Design and evaluation of a question-answering system based on knowledge graph-augmented large language models in K-12 artificial intelligence curriculum
Abstract
The education sector is currently undergoing a digital transformation, fostering the development of an artificial intelligence (AI)-enabled learner-centered education ecosystem. General AI education leverages large language models (LLMs) to create a new paradigm for intelligent teaching. However, LLMs often produce factual errors and insufficient explanations, which can degrade the teaching quality. Therefore, the bottleneck in knowledge credibility must be overcome, and the reasoning interpretability of LLMs in the context of professional teaching needs to be improved.

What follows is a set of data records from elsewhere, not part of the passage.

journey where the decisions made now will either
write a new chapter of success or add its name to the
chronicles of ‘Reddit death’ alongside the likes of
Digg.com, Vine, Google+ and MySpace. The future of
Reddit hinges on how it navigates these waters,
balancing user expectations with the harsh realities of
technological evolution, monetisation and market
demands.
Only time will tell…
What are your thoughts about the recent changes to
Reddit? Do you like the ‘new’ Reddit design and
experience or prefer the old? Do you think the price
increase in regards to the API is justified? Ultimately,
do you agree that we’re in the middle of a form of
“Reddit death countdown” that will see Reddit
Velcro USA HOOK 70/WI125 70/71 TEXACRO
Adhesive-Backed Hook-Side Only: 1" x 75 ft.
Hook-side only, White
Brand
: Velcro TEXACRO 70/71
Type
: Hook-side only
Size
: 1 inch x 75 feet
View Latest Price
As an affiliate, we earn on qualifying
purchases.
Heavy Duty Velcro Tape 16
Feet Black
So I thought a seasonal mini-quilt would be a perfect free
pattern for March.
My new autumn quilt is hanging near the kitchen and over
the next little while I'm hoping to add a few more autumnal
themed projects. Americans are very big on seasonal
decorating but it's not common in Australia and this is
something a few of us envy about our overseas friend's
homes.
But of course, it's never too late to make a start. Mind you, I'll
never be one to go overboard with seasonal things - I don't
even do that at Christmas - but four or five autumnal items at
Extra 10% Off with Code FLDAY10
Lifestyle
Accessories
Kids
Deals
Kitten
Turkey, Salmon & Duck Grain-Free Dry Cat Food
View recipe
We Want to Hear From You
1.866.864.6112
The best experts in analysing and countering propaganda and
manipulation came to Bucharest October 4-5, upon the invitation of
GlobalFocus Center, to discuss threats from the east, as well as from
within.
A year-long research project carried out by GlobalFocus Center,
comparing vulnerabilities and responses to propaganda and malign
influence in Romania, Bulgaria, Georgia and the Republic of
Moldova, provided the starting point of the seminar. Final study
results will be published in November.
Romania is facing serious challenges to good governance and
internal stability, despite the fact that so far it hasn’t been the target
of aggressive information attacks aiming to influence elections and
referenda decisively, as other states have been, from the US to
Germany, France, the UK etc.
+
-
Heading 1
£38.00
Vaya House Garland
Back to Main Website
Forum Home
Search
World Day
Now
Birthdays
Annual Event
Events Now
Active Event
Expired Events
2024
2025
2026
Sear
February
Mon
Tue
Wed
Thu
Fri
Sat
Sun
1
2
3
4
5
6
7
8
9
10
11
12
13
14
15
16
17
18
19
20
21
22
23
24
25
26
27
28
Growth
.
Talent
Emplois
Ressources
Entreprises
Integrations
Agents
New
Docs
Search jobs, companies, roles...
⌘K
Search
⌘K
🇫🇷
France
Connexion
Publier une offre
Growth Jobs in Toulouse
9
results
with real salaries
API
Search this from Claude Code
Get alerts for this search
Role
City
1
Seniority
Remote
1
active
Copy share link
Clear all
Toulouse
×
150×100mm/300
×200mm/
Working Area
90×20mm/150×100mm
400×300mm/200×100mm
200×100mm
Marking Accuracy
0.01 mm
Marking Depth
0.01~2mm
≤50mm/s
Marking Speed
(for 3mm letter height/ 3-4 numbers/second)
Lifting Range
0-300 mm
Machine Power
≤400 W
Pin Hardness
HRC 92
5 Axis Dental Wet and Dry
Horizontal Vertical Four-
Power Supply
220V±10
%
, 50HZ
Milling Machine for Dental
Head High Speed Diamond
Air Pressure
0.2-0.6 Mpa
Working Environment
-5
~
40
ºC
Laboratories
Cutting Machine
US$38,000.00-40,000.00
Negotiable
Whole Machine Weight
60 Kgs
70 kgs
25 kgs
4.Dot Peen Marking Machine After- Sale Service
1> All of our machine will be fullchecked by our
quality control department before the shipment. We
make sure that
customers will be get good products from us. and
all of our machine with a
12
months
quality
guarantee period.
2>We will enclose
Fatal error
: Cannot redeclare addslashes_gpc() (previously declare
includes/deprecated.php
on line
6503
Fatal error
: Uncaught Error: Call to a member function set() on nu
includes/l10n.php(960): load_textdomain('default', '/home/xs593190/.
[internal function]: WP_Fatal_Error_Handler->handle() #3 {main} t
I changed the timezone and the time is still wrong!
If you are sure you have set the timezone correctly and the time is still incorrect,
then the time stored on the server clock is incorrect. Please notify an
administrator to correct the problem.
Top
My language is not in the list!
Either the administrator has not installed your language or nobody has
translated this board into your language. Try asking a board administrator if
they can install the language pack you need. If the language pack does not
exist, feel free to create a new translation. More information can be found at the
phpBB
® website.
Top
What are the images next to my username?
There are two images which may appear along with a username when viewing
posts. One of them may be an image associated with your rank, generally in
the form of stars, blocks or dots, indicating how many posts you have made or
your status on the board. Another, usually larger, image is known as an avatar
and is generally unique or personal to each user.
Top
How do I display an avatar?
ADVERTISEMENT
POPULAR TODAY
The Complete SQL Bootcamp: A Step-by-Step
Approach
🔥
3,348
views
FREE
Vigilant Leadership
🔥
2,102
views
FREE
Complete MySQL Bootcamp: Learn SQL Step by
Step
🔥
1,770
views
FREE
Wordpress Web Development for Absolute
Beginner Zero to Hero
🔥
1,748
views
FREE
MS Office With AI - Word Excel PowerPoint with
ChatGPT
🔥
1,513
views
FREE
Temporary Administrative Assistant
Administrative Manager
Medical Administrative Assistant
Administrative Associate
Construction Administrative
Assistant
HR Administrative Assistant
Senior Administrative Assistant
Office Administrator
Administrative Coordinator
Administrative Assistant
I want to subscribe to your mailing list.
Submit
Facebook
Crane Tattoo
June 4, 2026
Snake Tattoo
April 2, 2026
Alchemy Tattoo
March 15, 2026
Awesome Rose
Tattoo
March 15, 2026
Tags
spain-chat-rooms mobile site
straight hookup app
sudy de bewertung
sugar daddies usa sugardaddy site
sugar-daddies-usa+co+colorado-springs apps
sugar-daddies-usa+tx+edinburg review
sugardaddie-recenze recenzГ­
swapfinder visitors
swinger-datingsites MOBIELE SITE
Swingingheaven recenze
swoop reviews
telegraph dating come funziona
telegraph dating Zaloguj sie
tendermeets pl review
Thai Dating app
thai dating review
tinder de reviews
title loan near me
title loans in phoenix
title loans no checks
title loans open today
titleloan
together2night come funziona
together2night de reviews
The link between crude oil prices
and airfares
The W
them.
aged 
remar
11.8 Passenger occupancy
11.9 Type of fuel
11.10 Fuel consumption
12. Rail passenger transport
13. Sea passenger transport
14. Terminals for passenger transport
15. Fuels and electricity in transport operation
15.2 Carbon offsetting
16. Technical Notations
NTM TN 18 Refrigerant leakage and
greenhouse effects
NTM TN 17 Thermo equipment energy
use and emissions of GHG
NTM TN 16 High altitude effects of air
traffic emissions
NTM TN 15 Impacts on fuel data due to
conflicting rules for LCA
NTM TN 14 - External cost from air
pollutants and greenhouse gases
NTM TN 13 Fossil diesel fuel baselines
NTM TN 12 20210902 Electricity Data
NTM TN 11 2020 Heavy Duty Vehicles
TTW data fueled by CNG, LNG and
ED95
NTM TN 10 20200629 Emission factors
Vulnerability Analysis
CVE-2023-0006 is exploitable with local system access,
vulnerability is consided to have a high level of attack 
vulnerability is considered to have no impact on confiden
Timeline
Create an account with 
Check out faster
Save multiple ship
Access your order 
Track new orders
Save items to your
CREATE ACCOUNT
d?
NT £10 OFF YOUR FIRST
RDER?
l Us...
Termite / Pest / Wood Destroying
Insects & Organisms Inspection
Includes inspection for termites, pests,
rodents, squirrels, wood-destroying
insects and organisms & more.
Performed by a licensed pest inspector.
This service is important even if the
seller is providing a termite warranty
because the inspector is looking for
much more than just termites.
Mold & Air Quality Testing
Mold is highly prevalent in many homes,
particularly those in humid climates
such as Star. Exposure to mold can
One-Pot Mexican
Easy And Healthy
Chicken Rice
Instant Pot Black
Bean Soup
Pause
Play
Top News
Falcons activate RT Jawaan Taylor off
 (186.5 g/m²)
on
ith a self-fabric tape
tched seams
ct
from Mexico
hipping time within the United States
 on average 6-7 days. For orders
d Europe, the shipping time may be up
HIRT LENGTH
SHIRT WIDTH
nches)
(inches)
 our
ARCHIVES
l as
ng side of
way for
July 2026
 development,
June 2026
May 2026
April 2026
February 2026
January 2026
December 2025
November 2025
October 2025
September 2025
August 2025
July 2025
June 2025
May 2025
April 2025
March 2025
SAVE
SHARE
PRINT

To solve this problem, this study proposes a question-answering system based on knowledge graph (KG)-augmented LLMs in the K-12 AI curriculum, which enhances the answers of LLMs by injecting AI course KGs externally. The proposed system is evaluated by constructing an AI curriculum dataset containing 1098 data points in aggregate, which are categorized into three difficulty levels, using the G-Eval automatic evaluation framework combined with no-reference metrics. The system is evaluated while accessing three mainstream LLMs in five dimensions using DeepSeek-V3 as the scoring model. The results indicate that the proposed system can address the “hallucination” problem of existing LLMs in AI course knowledge questions to a certain extent, which underscores the efficacy of curriculum KGs in mitigating cognitive biases and logical inconsistencies in LLM-generated domain-specific answers. Thus, it offers a viable engineering approach towards adapting generative AI to educational contexts. We believe that this study is of great practical value for improving the quality of general AI education and contributes to the further development of AI curriculum-based education.